**Assigned task 1**
Answer these questions about the text on Milton:
(a) What two skills does Satan have, according to the Book 1 section?
(b) Which poem by Phillips does the Book 9 section recall?
(c) What does Eve insist on doing in spite of Adam's attempts to convince her otherwise?

**Text segment**
Sunday, April 28, 2013

Milton


Book 1

Milton’s Satan is an interesting character. For one, he is treated like a protagonist for the first part of the work. Because of this literary approach, he is given some positive characteristics which one would not attribute to evil normally. For example, he is a master orator and also quite a skilled military leader. Even though he and his legions have been defeated, he somehow rallies them to stand again.

One character trait I thought was interesting was that despite the quasi-positive light shed on Satan, he is still controlled by God, which is an aspect we have seen in previous works as well (Donne especially): “so stretched out huge in length the Arch-fiend lay Chained on the burning Lake, nor ever thence Had risen or heaved his head, but that the will And high permission of all-ruling Heaven Left him at large to his own dark designs.”

Book 9

The Eve in Milton’s Book 9 contrasts the various versions of a 17th Century woman's identity in a few ways – Milton gives her a lot more power and character than a lot of male authors we’ve read tend to give women. For one, she has a lot more power over her husband than we’ve seen women to have in our previous readings – she is impetuous, opinionated, and forceful. We can see this from her persistence to work separately from Adam. Although he tries several times to convince her otherwise, she insists that they will achieve more if they are apart, and they will not be tempted by evil even though they are not together. Eventually she gets her way with Adam, and it doesn’t seem like he’s particularly upset about it. This seems unrealistic for a woman in Milton’s time – recalling Phillips’ poem A Married State, it seems like women didn’t have a lot of say in their relationships: “A married state affords but little ease/ The best of husbands are so hard to please.” Secondly, she possesses considerable power of reasoning, which we see employed when she is deciding whether or not to eat the fruit: “Great are thy Virtues, doubtless, best of Fruits. Though kept from Man, and worthy to be admired…Here grows the Cure of all, this Fruit Divine, Fair to the Eye, inviting to the Taste, Of virtue to make wise: what hinders then To reach, and feed at once both Body and Mind?” This aspect of women is rarely explored in the literature we have read previously; for the most part women are admired and written about for their beauty and charm. Third, she is selfishly in love with her husband: As she says, “Adam shall share with me in bliss or woe: So dear I love him, that with him all deaths I could endure, without him live no life.” Recalling Cavendish’s view of her husband and Phillips’ view of married life, it’s interesting how attached Eve is to Adam. It is also interesting that she is able to convince Adam so easily to taste the fruit; in fact, he more or less talks himself into it, citing the same reasons she does for sharing it with him: “if Death Consort with thee, Death is to me as Life; So forcible within my heart I feel The Bond of Nature draw me to my own.”

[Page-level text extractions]
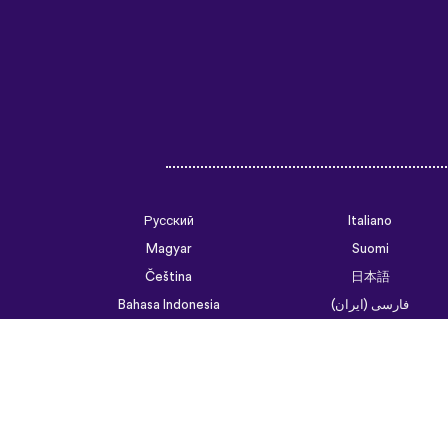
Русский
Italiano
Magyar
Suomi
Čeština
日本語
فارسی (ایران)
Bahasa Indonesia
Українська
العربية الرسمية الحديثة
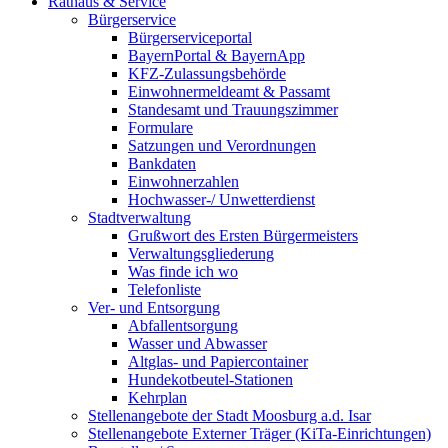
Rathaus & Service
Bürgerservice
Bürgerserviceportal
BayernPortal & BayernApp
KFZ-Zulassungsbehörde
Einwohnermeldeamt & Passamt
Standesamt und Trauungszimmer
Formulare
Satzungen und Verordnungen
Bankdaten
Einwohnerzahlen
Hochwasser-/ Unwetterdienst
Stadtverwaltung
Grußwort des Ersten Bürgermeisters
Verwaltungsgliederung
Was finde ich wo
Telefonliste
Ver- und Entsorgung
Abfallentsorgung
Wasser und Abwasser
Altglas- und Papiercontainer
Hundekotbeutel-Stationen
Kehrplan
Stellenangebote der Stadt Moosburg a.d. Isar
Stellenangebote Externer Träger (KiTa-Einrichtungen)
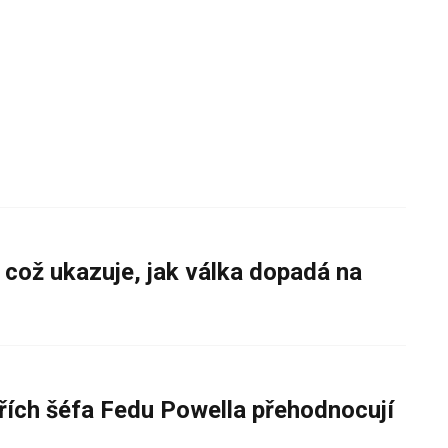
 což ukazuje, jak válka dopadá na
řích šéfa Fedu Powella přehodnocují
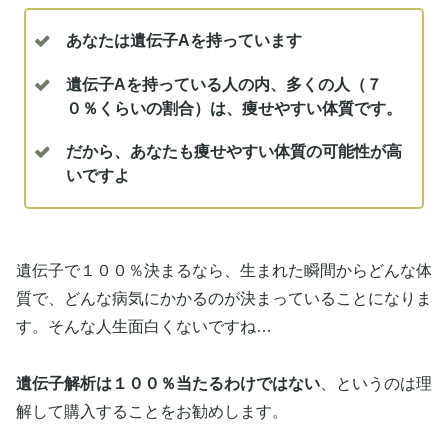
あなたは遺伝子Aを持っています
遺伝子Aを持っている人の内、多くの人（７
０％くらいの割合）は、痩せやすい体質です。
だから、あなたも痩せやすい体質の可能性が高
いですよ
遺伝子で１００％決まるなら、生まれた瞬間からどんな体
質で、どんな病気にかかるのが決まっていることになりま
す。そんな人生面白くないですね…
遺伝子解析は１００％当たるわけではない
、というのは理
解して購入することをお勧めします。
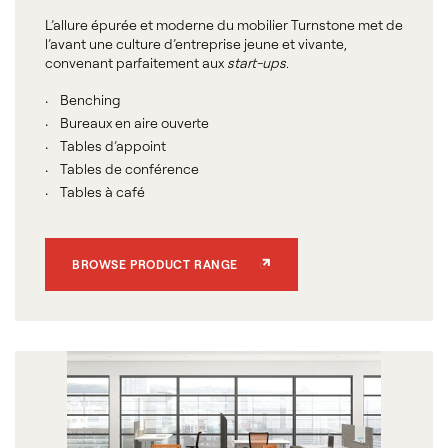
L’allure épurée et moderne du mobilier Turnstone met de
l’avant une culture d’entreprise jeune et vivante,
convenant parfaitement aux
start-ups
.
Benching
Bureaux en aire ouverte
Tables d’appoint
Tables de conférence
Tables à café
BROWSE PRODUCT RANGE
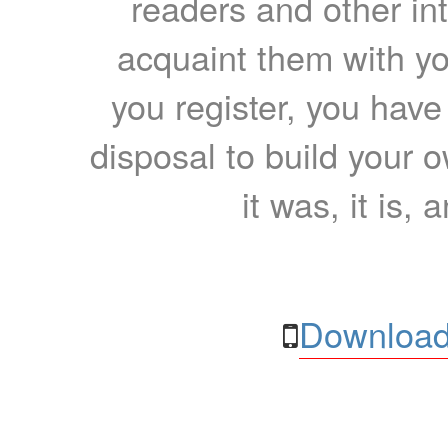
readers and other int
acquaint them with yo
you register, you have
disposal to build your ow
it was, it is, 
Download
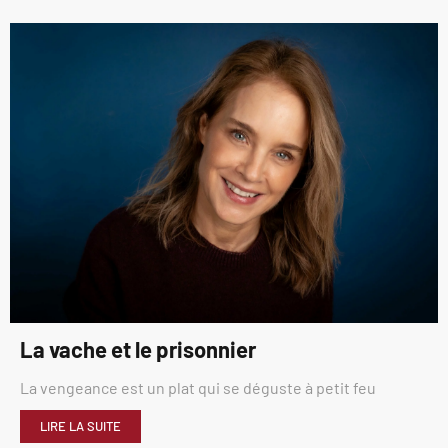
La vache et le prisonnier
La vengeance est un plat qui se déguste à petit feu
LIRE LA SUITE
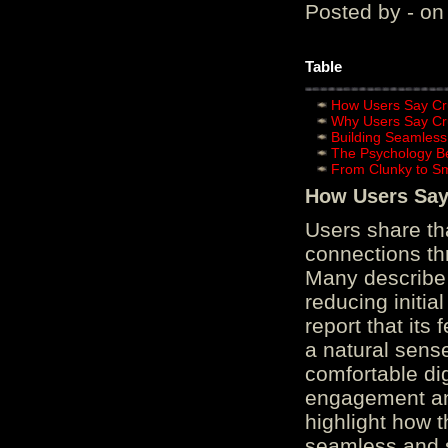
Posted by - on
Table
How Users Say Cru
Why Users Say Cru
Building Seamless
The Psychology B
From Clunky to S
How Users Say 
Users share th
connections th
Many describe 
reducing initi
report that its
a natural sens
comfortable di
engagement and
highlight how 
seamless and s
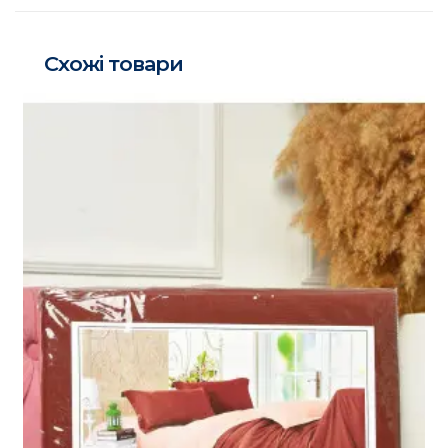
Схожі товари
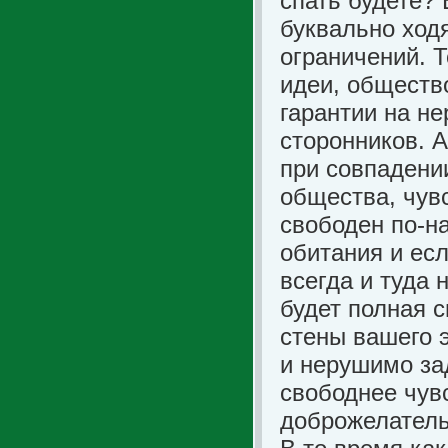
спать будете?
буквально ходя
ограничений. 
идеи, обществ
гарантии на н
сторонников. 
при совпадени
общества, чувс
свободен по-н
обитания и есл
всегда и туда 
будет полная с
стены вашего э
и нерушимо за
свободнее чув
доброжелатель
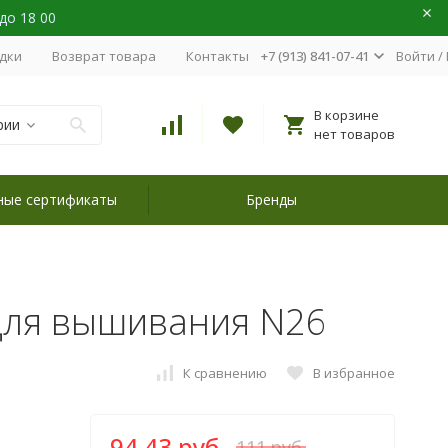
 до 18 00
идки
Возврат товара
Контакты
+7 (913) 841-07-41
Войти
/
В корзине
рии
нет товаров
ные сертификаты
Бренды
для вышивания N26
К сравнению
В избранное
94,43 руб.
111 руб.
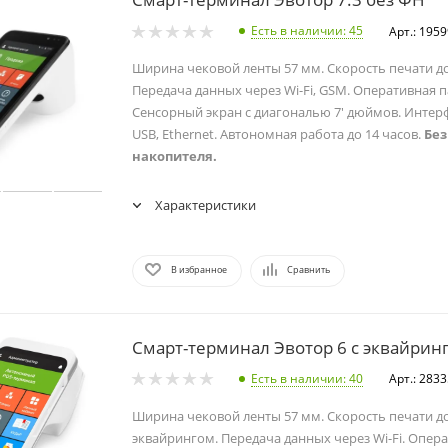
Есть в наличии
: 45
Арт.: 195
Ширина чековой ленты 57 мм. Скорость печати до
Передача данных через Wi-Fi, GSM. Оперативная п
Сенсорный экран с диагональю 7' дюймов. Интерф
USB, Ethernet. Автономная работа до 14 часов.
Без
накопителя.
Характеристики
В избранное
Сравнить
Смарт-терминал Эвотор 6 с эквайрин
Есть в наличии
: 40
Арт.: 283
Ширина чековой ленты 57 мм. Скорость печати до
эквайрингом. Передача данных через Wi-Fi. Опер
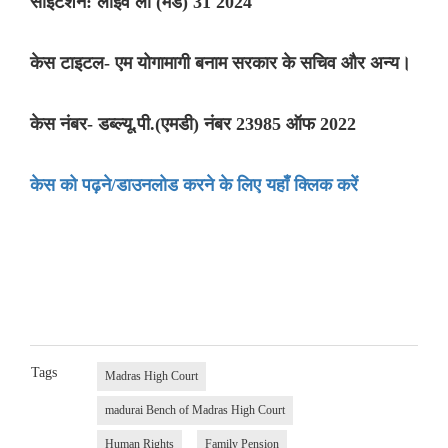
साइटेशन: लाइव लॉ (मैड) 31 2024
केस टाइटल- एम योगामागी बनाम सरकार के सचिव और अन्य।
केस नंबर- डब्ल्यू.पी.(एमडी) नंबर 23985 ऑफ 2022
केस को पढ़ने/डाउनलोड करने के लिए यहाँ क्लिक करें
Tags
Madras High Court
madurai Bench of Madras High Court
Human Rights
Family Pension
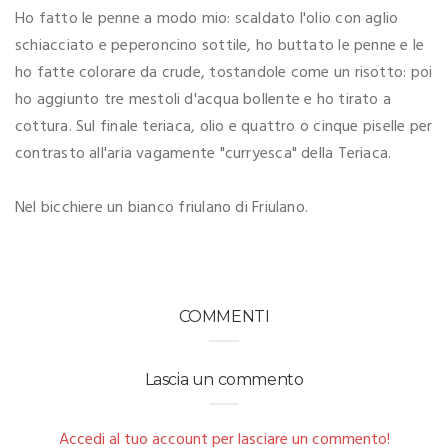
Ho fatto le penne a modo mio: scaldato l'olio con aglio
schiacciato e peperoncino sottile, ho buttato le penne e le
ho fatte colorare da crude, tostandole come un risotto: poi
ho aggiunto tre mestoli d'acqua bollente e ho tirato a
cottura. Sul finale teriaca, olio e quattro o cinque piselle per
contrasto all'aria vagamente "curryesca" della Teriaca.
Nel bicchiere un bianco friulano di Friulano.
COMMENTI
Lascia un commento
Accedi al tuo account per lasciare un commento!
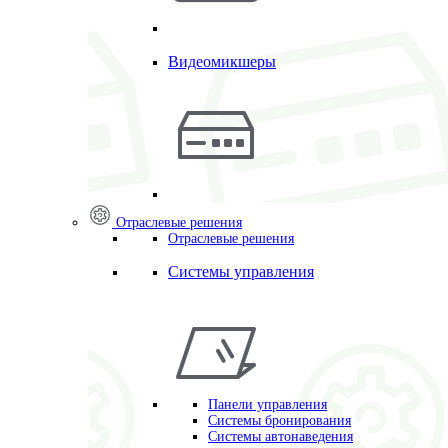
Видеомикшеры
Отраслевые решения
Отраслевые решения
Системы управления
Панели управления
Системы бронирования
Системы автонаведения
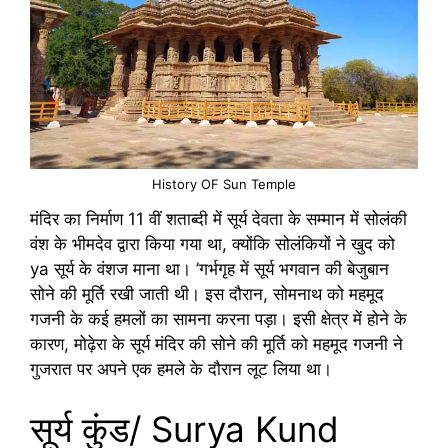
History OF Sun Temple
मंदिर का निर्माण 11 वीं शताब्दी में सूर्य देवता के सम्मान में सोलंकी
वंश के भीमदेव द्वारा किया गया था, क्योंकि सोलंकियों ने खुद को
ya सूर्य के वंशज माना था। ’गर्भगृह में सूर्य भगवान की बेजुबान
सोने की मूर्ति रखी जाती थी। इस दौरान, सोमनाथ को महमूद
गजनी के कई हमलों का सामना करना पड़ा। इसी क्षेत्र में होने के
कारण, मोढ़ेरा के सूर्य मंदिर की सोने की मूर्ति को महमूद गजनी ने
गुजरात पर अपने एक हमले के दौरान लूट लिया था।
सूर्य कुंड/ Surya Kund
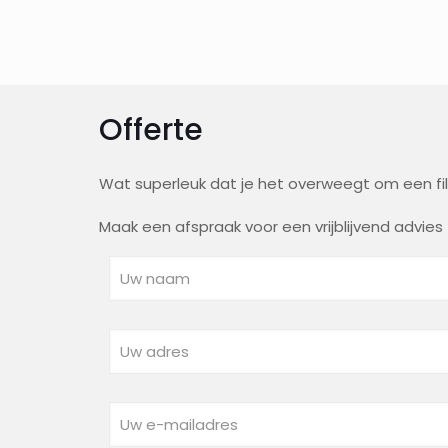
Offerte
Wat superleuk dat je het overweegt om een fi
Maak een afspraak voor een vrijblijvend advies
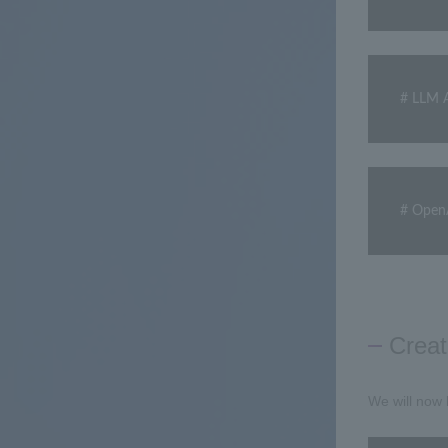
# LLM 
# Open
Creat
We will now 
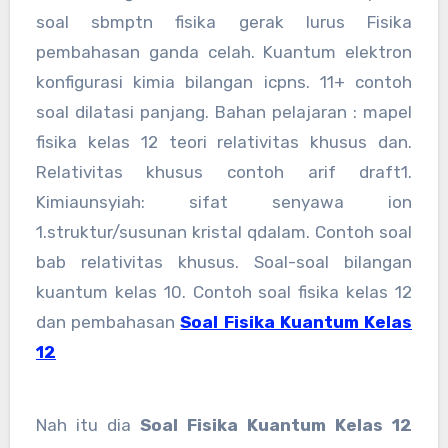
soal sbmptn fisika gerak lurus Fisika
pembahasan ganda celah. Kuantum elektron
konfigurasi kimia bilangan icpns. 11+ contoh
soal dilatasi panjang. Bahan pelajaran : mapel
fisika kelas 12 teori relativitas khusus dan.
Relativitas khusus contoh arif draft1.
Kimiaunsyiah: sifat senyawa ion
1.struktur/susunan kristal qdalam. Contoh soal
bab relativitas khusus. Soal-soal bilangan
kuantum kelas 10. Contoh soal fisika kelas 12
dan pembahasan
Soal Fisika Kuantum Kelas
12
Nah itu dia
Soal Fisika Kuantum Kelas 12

**Assigned task 2**
In the records, repeat the lines from the one containing "soal sbmptn fisika gerak lurus Fisika" to the one containing "fisika kelas 12 teori relativitas khusus dan.", including both of those lines.

**Task output 1**
(a) He is a master orator and a skilled military leader.
(b) A Married State.
(c) Working separately from Adam.

**Task output 2**
soal sbmptn fisika gerak lurus Fisika
pembahasan ganda celah. Kuantum elektron
konfigurasi kimia bilangan icpns. 11+ contoh
soal dilatasi panjang. Bahan pelajaran : mapel
fisika kelas 12 teori relativitas khusus dan.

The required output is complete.